### DATA SHOWN
----

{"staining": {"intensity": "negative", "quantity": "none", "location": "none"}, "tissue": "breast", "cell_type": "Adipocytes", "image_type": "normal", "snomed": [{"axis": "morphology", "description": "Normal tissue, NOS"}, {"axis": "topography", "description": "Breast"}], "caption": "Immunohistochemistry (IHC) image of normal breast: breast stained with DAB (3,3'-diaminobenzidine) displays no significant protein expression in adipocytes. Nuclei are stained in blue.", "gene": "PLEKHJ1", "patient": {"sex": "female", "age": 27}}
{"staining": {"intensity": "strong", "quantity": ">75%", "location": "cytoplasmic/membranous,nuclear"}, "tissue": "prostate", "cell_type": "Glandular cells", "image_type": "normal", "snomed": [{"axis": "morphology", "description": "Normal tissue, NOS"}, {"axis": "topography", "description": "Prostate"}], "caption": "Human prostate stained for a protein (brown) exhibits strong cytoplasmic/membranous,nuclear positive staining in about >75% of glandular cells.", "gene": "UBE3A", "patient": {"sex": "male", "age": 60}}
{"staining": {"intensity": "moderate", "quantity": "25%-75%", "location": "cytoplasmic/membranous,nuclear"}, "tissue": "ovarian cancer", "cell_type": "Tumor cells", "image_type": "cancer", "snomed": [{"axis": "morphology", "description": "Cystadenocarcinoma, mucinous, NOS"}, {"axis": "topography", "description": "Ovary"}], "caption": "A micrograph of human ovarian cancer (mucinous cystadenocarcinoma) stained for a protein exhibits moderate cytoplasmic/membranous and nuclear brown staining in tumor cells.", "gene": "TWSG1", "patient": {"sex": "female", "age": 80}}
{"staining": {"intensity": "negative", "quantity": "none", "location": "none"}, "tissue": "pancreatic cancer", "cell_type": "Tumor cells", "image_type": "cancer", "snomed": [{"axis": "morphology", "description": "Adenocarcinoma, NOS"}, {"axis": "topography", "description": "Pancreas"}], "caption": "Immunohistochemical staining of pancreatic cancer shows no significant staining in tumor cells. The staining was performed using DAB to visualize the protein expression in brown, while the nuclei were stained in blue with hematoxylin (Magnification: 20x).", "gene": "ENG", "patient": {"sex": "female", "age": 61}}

----

Reproduce the listing exactly, leaving nothing out.

### ANSWER TO THIS PROBLEM
{"staining": {"intensity": "negative", "quantity": "none", "location": "none"}, "tissue": "breast", "cell_type": "Adipocytes", "image_type": "normal", "snomed": [{"axis": "morphology", "description": "Normal tissue, NOS"}, {"axis": "topography", "description": "Breast"}], "caption": "Immunohistochemistry (IHC) image of normal breast: breast stained with DAB (3,3'-diaminobenzidine) displays no significant protein expression in adipocytes. Nuclei are stained in blue.", "gene": "PLEKHJ1", "patient": {"sex": "female", "age": 27}}
{"staining": {"intensity": "strong", "quantity": ">75%", "location": "cytoplasmic/membranous,nuclear"}, "tissue": "prostate", "cell_type": "Glandular cells", "image_type": "normal", "snomed": [{"axis": "morphology", "description": "Normal tissue, NOS"}, {"axis": "topography", "description": "Prostate"}], "caption": "Human prostate stained for a protein (brown) exhibits strong cytoplasmic/membranous,nuclear positive staining in about >75% of glandular cells.", "gene": "UBE3A", "patient": {"sex": "male", "age": 60}}
{"staining": {"intensity": "moderate", "quantity": "25%-75%", "location": "cytoplasmic/membranous,nuclear"}, "tissue": "ovarian cancer", "cell_type": "Tumor cells", "image_type": "cancer", "snomed": [{"axis": "morphology", "description": "Cystadenocarcinoma, mucinous, NOS"}, {"axis": "topography", "description": "Ovary"}], "caption": "A micrograph of human ovarian cancer (mucinous cystadenocarcinoma) stained for a protein exhibits moderate cytoplasmic/membranous and nuclear brown staining in tumor cells.", "gene": "TWSG1", "patient": {"sex": "female", "age": 80}}
{"staining": {"intensity": "negative", "quantity": "none", "location": "none"}, "tissue": "pancreatic cancer", "cell_type": "Tumor cells", "image_type": "cancer", "snomed": [{"axis": "morphology", "description": "Adenocarcinoma, NOS"}, {"axis": "topography", "description": "Pancreas"}], "caption": "Immunohistochemical staining of pancreatic cancer shows no significant staining in tumor cells. The staining was performed using DAB to visualize the protein expression in brown, while the nuclei were stained in blue with hematoxylin (Magnification: 20x).", "gene": "ENG", "patient": {"sex": "female", "age": 61}}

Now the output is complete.